Mit leiser Stimme erinnerte ich sie daran, dass ich König Artus Stellvertreter war und sie gab unerwartet schnell nach. Ich ließ den Mann von dem Gestell nehmen und auf sein Bett legen. Dort erhielt er eine Arznei und ich schickte alle, bis auf die Frau mit dem Kind hinaus.

Sie kroch heran und streichelte ihren Mann liebevoll. Der Anblick brach mir beinahe das Herz. Doch noch viel mehr erstaunte mich das, was ich zu hören bekam.

In der Tat hatte der junge Mann diesen Hirsch erlegt. Seine Familie leidete großen Hunger und er sah keine andere Lösung. Das Gesetz verlangt, dass der Familie eines Verbrechers alles genommen wird. Frau und Waisen werden zu Bettlern. Daher hatte der Mann beschlossen, sein Geheimnis mit in den Tod zu nehmen.

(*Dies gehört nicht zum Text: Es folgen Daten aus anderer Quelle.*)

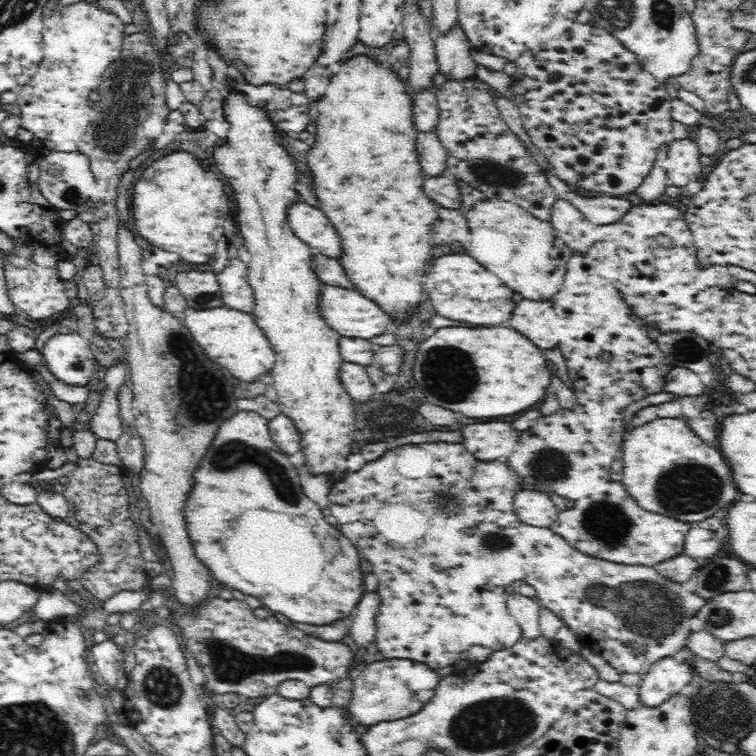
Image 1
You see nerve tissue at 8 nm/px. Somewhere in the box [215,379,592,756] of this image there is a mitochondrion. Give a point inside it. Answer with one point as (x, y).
(489, 722)

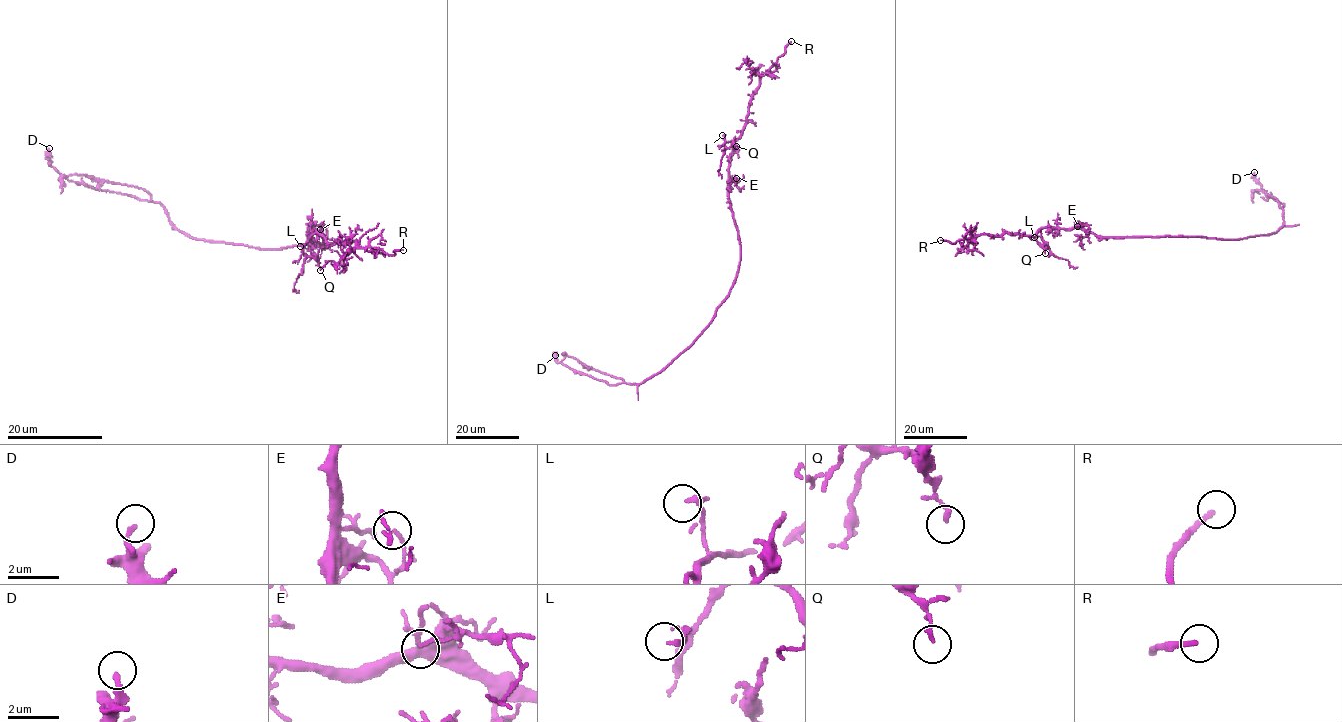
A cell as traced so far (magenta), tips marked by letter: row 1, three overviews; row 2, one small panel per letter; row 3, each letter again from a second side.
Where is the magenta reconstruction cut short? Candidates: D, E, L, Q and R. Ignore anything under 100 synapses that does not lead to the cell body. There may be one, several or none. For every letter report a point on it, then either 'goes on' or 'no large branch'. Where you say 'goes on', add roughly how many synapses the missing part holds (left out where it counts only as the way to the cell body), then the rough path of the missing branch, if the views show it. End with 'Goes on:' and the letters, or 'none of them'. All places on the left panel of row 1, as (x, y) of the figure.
D: (49, 148) | no large branch
E: (320, 229) | no large branch
L: (300, 246) | no large branch
Q: (320, 270) | no large branch
R: (403, 250) | goes on
Goes on: R

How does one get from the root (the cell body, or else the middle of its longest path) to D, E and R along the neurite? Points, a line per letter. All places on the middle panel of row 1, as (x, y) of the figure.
D: (735, 277), (729, 295), (717, 309), (709, 326), (664, 368), (639, 384), (608, 384), (557, 362), (555, 355)
E: (735, 277), (740, 261), (740, 238), (728, 184), (736, 183), (736, 178)
R: (735, 277), (740, 238), (728, 194), (729, 154), (741, 135), (759, 77), (791, 41)

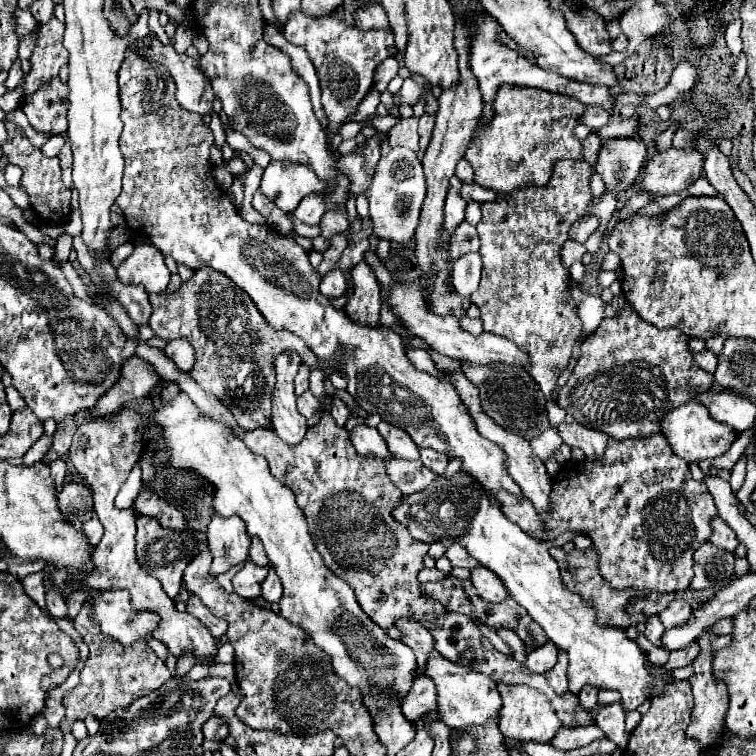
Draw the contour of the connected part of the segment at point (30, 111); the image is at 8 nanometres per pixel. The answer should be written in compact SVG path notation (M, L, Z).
M51 80L51 92L35 92L25 98L21 110L37 132L61 134L67 128L67 84Z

Seine Frau wiederum, die das nicht mit ansehen konnte, wollte schnelle Erlösung für ihren Mann und hatte ihn beschworen, die Tat zu gestehen. Die tiefe Liebe der beiden beschämte mich. Ich bot ihnen an, sie in meine Kolonie aufzunehmen, um dort ein menschenwürdiges Leben zu führen.